__Selected passage__.
Irish-American Cardinal Raymond Burke has been taken off a ventilator and moved out of intensive care in a US hospital, according to a spokesman. The 73-year-old has been a noted Covid vaccine sceptic.
On August 11th the Cardinal himself tweeted: "Praised be Jesus Christ! I wish to inform you that I have recently tested positive for the Covid-19 virus. Thanks be to God, I am resting comfortably and receiving excellent medical care."
However, last week his condition deteriorated and he was described by the spokesman as “sedated and on a medical ventilator.” He had also “received the sacraments from priests nearby to him.”
In a tweet this week the spokesman said “His Eminence has come off the ventilator and will leave ICU today to return to his hospital room. His sister spoke on the phone this morning and His Eminence expressed his deep gratitude for the many prayers offered in his behalf.”
Last December Cardinal Burke described Covid-19 as the "mysterious Wuhan virus", in line with its description by former US president Donald Trump. Earlier last year he questioned a need for social distancing in dealing with the virus and opposed mandatory vaccination.

__Stored data entries__.

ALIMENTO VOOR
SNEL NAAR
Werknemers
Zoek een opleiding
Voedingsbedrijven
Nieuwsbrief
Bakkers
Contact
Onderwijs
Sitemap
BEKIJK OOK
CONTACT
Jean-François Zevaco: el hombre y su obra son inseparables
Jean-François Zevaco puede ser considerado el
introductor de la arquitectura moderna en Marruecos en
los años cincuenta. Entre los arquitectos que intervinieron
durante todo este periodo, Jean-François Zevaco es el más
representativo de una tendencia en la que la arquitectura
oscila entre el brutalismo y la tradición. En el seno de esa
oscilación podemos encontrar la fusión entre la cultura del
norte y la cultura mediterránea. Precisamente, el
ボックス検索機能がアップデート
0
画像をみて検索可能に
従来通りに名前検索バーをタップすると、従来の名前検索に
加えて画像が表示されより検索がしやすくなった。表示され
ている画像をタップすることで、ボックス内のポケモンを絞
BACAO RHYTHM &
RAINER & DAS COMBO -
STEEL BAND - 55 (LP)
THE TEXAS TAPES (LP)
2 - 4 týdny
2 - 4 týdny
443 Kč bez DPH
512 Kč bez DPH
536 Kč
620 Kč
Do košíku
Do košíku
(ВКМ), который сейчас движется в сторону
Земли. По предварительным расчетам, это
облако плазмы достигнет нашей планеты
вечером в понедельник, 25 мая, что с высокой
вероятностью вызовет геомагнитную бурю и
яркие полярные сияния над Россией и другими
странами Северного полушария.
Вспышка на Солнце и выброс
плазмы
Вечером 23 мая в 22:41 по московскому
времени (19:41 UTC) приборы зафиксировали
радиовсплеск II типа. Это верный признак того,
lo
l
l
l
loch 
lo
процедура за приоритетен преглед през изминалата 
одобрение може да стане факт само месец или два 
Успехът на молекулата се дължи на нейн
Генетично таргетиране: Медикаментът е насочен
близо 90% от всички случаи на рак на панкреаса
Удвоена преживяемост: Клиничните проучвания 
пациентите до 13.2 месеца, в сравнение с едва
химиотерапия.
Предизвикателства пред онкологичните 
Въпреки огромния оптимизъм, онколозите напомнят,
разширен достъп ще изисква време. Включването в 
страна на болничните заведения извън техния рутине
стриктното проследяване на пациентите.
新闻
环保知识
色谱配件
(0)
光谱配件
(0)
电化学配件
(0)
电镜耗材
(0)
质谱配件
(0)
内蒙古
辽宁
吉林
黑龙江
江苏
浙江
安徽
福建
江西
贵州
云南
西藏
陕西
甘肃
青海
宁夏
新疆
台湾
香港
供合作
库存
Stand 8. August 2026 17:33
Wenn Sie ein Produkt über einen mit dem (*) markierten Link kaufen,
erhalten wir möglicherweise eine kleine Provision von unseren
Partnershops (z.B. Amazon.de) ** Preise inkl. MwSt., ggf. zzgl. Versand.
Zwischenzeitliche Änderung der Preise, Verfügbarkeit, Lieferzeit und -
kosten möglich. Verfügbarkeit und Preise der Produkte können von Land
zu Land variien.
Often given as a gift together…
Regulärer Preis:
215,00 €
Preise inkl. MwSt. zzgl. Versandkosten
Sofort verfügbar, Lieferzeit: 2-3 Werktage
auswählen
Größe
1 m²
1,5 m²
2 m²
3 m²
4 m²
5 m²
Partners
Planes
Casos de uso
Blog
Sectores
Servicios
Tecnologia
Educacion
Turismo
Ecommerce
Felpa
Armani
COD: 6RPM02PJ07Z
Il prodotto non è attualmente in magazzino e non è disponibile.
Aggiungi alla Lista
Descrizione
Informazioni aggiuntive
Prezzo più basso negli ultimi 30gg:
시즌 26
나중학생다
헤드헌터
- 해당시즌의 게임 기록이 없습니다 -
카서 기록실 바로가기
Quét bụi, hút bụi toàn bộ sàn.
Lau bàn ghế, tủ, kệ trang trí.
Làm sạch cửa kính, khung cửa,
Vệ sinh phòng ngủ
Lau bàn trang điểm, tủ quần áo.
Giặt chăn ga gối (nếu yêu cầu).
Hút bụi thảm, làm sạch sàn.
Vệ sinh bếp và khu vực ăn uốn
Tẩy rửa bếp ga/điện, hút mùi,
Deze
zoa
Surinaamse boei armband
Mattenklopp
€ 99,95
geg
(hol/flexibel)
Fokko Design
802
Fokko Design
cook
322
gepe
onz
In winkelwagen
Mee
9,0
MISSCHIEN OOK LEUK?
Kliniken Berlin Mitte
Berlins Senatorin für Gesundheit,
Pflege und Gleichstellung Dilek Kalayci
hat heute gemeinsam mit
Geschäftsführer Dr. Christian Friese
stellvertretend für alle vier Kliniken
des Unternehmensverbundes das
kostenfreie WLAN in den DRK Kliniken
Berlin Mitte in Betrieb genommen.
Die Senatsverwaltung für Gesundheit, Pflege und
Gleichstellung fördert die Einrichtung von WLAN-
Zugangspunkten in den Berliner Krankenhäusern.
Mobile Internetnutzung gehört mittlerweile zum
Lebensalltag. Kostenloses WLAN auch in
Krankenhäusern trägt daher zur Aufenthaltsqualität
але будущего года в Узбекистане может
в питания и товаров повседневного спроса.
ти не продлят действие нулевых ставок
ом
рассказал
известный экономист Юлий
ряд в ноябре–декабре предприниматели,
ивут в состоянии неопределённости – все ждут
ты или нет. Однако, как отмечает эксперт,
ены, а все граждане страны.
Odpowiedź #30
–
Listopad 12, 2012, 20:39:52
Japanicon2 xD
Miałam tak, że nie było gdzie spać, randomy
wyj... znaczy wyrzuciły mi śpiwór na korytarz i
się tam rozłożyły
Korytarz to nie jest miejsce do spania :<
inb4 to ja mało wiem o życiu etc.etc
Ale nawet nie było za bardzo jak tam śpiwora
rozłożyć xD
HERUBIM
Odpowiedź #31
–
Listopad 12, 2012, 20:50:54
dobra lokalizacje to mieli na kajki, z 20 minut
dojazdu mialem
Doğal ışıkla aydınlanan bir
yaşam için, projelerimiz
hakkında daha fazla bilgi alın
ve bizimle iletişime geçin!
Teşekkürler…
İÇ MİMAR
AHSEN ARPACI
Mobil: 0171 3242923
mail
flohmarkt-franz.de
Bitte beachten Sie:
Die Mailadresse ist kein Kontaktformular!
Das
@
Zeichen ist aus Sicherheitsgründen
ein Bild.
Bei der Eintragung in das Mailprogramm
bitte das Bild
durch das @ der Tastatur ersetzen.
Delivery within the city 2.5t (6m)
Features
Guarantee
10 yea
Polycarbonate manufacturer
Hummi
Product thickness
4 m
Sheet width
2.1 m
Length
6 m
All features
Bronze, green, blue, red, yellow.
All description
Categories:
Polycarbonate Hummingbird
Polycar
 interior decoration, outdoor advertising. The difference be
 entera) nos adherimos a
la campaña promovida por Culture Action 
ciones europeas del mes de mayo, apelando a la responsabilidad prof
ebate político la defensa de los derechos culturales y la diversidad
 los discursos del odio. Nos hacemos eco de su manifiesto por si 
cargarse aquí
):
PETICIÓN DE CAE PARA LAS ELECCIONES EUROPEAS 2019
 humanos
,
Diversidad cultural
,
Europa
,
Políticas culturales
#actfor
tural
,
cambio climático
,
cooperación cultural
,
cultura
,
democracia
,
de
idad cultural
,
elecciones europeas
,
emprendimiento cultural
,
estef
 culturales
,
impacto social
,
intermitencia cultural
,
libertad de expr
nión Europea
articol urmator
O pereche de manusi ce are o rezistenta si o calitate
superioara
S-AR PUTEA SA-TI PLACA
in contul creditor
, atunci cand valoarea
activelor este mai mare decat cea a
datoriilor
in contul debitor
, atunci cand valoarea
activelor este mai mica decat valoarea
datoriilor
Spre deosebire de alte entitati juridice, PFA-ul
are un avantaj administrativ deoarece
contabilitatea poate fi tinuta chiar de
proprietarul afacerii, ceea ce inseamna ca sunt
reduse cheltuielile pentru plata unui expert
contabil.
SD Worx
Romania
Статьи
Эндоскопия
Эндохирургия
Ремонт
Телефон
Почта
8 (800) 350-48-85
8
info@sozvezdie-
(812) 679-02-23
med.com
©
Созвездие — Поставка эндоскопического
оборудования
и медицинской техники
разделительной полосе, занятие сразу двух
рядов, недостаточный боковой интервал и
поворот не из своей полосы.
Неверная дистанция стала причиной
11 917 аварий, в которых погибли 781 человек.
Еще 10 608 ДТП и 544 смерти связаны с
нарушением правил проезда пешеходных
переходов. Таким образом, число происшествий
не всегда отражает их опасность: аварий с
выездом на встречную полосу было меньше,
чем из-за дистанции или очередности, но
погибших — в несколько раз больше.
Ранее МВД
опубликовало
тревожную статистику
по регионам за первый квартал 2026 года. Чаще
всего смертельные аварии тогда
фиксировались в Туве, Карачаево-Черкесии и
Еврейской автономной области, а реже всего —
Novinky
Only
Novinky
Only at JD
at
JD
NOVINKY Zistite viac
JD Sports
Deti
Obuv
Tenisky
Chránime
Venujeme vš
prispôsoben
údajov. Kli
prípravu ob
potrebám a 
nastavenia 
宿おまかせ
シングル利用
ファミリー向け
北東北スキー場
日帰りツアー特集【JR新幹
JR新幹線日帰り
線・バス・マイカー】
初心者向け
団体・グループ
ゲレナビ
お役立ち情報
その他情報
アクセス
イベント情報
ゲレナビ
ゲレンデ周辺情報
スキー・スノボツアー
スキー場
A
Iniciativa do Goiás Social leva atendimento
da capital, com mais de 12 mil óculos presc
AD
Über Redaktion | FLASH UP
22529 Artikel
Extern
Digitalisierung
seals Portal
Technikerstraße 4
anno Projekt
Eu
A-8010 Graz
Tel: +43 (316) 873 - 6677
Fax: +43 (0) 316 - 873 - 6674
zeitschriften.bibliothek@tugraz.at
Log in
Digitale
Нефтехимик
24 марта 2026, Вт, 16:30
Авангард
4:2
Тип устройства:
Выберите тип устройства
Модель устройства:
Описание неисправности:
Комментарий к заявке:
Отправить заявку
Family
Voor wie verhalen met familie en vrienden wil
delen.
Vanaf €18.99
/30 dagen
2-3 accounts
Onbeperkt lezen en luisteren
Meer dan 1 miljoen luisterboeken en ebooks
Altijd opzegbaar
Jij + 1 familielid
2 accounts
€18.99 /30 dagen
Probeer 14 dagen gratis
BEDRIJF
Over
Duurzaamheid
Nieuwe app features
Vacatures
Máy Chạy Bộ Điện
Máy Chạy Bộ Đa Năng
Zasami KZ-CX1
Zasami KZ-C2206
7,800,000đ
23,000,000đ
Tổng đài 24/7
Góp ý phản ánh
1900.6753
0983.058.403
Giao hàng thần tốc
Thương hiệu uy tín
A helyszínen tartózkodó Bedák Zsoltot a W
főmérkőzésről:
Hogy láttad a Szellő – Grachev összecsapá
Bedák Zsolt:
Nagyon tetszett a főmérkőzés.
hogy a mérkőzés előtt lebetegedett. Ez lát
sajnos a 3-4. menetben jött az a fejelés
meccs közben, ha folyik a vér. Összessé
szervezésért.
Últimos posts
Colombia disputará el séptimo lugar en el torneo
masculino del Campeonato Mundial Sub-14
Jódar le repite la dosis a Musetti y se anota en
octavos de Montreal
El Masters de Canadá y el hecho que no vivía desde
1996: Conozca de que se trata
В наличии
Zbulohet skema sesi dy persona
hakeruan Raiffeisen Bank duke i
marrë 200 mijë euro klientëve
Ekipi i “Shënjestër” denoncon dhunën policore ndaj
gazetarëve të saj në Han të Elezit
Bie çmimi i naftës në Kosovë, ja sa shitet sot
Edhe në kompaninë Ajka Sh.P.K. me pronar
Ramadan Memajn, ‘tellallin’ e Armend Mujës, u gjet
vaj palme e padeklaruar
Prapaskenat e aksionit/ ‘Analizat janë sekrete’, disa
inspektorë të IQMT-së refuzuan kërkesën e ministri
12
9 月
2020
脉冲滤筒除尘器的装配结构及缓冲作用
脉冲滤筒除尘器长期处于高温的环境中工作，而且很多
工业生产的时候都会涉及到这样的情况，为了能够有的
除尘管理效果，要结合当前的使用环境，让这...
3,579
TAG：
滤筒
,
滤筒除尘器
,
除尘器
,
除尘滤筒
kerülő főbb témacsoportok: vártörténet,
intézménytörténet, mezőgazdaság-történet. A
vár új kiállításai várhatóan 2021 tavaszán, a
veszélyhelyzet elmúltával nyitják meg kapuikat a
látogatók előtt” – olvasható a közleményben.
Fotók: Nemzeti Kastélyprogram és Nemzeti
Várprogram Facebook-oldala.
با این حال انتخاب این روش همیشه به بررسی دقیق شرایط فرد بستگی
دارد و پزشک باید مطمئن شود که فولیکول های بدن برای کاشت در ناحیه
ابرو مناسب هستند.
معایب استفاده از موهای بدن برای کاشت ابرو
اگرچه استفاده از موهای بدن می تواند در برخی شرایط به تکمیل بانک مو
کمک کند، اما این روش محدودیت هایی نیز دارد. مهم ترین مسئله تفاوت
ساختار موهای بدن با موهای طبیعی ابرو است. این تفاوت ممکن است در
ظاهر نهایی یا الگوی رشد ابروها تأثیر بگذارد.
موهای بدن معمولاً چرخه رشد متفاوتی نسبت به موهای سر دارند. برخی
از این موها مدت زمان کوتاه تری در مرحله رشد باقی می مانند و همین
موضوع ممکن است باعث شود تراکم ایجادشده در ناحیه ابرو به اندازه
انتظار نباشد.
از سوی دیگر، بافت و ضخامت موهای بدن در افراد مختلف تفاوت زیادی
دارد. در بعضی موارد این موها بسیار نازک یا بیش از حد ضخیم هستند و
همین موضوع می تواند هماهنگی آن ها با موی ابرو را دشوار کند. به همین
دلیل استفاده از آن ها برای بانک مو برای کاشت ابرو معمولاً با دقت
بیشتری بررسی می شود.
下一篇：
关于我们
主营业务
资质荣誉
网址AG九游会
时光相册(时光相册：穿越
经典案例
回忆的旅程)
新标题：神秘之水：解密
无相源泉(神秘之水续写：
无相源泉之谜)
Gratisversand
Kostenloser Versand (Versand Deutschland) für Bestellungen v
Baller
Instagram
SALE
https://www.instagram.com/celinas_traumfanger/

__What needs to be done__. Duplicate the passage of the text on Cardinal Raymond Burke's recovery between "In a tweet this" and "opposed mandatory vaccination.", inclusive.

__Solution__.
In a tweet this week the spokesman said “His Eminence has come off the ventilator and will leave ICU today to return to his hospital room. His sister spoke on the phone this morning and His Eminence expressed his deep gratitude for the many prayers offered in his behalf.”
Last December Cardinal Burke described Covid-19 as the "mysterious Wuhan virus", in line with its description by former US president Donald Trump. Earlier last year he questioned a need for social distancing in dealing with the virus and opposed mandatory vaccination.